For coefs, if you provide a named vector of coefficients, then the plot will refer to the selected coefficients by the names of the vector rather than the coefficient names. For instance, if I want to include only the coefficients for the hp and mpg but have the plot refer to them as "Horsepower" and "Miles/gallon", I'd provide the argument like this: c("Horsepower" = "hp", "Miles/gallon" = "mpg")

To use the groups argument, provide a (preferably named) list of character vectors. If I want separate panes with "Frost" and "Illiteracy" in one and "Population" and "Area" in the other, I'd make a list like this:

list(pane_1 = c("Frost", "Illiteracy"), pane_2 = c("Population", "Area"))

Value

A ggplot object.

Examples

states <- as.data.frame(state.x77)
fit1 <- lm(Income ~ Frost + Illiteracy + Murder +
           Population + Area + `Life Exp` + `HS Grad`,
           data = states, weights = runif(50, 0.1, 3))
fit2 <- lm(Income ~ Frost + Illiteracy + Murder +
           Population + Area + `Life Exp` + `HS Grad`,
           data = states, weights = runif(50, 0.1, 3))
fit3 <- lm(Income ~ Frost + Illiteracy + Murder +
           Population + Area + `Life Exp` + `HS Grad`,
           data = states, weights = runif(50, 0.1, 3))

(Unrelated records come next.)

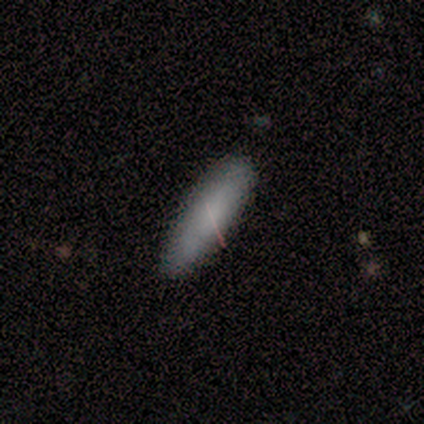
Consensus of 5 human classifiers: Smooth or featured: smooth — 80% (star or artifact — 20%)
How rounded: cigar-shaped — 75% (in between — 25%)
Merging: none — 75% (minor disturbance — 25%)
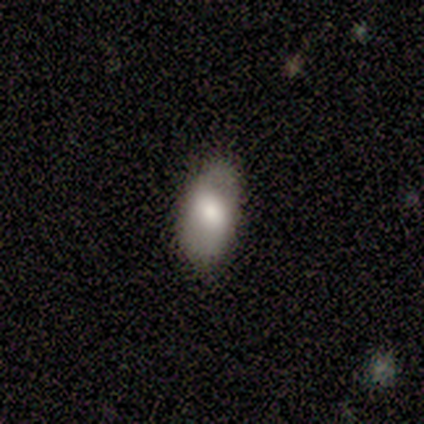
Q: Smooth or featured?
A: smooth (80%); runner-up: featured or disk (20%)
Q: How rounded?
A: in between (100%)
Q: Merging?
A: none (80%); runner-up: minor disturbance (20%)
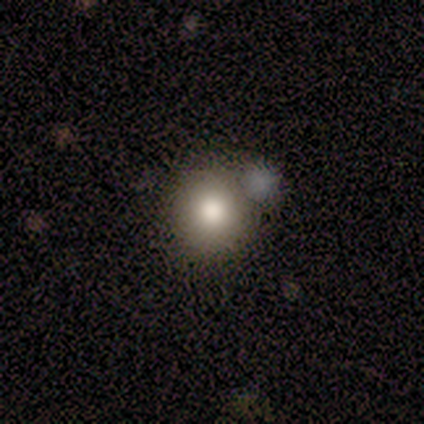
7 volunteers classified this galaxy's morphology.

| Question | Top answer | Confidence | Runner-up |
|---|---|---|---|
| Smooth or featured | smooth | 86% | featured or disk (14%) |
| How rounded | round | 100% | — |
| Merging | none | 57% | merger (29%) |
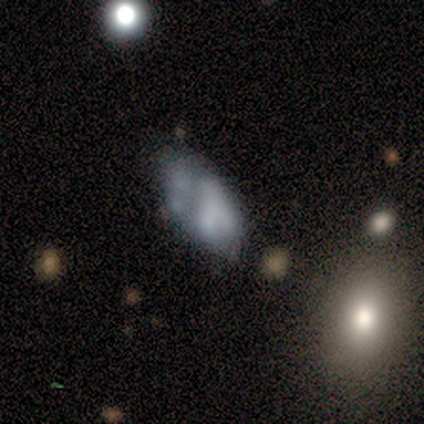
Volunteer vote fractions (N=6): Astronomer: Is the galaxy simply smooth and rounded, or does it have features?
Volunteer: smooth — 67%.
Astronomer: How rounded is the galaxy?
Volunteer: in between — 100%.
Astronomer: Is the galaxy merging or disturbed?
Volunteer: major disturbance — 50% (runner-up: merger, 33%).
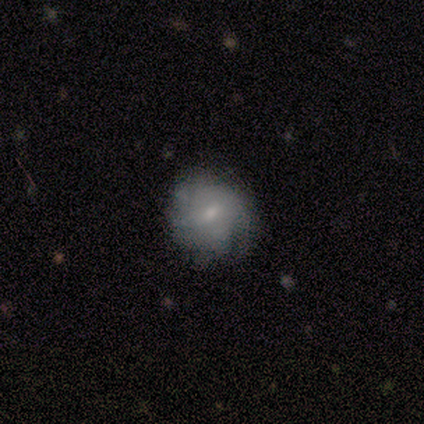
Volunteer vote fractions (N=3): Smooth or featured? 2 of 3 (67%) said featured or disk. Edge-on disk? 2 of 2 (100%) said no. Bar? 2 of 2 (100%) said no. Spiral arms? 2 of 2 (100%) said yes. Spiral winding? 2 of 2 (100%) said tight. Spiral arm count? 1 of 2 (50%, tied with can't tell) said 1. Bulge size? 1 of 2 (50%, tied with small) said moderate. Merging? 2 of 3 (67%) said none.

# Plot all 3 regressions with custom predictor labels,
# standardized coefficients, and robust standard errors
plot_summs(fit1, fit2, fit3,
           coefs = c("Frost Days" = "Frost", "% Illiterate" = "Illiteracy",
                     "Murder Rate" = "Murder"),
           scale = TRUE, robust = TRUE)

Alternative interface for merMod predictions

Description

This function generates predictions for merMod models, but with the ability to get standard errors as well.

Usage

predict_merMod(
  object,
  newdata = NULL,
  se.fit = FALSE,
  use.re.var = FALSE,
  allow.new.levels = FALSE,
  type = c("link", "response", "terms"),
  na.action = na.pass,
  re.form = NULL,
  boot = FALSE,
  sims = 100,
  prog.arg = "none",
  ...
)

Arguments

object

a fitted model object

newdata

data frame for which to evaluate predictions.

se.fit

Include standard errors with the predictions? Note that these standard errors by default include only fixed effects variance. See details for more info. Default is FALSE.

use.re.var

If se.fit is TRUE, include random effects variance in standard errors? Default is FALSE.

allow.new.levels

logical if new levels (or NA values) in newdata are allowed. If FALSE (default), such new values in newdata will trigger an error; if TRUE, then the prediction will use the unconditional (population-level) values for data with previously unobserved levels (or NAs).

type

character string - either "link", the default, or "response" indicating the type of prediction object returned.

na.action

function determining what should be done with missing values for fixed effects in newdata. The default is to predict NA: see na.pass.

re.form

(formula, NULL, or NA) specify which random effects to condition on when predicting. If NULL, include all random effects; if NA or ~0, include no random effects.

boot

Use bootstrapping (via lme4::bootMer()) to estimate variance for se.fit? Default is FALSE

sims

If boot is TRUE, how many simulations should be run? Default is 100.

prog.arg

If boot and se.fit are TRUE, a character string - type of progress bar to display. Default is "none"; the function will look for a relevant *ProgressBar function, so "txt" will work in general; "tk" is available if the tcltk package is loaded; or "win" on Windows systems. Progress bars are disabled (with a message) for parallel operation.

...

When boot and se.fit are TRUE, any additional arguments are passed to lme4::bootMer().

Details

The developers of lme4 omit an se.fit argument for a reason, which is that it's not perfectly clear how best to estimate the variance for these models. This solution is a logical one, but perhaps not perfect. Bayesian models are one way to do better.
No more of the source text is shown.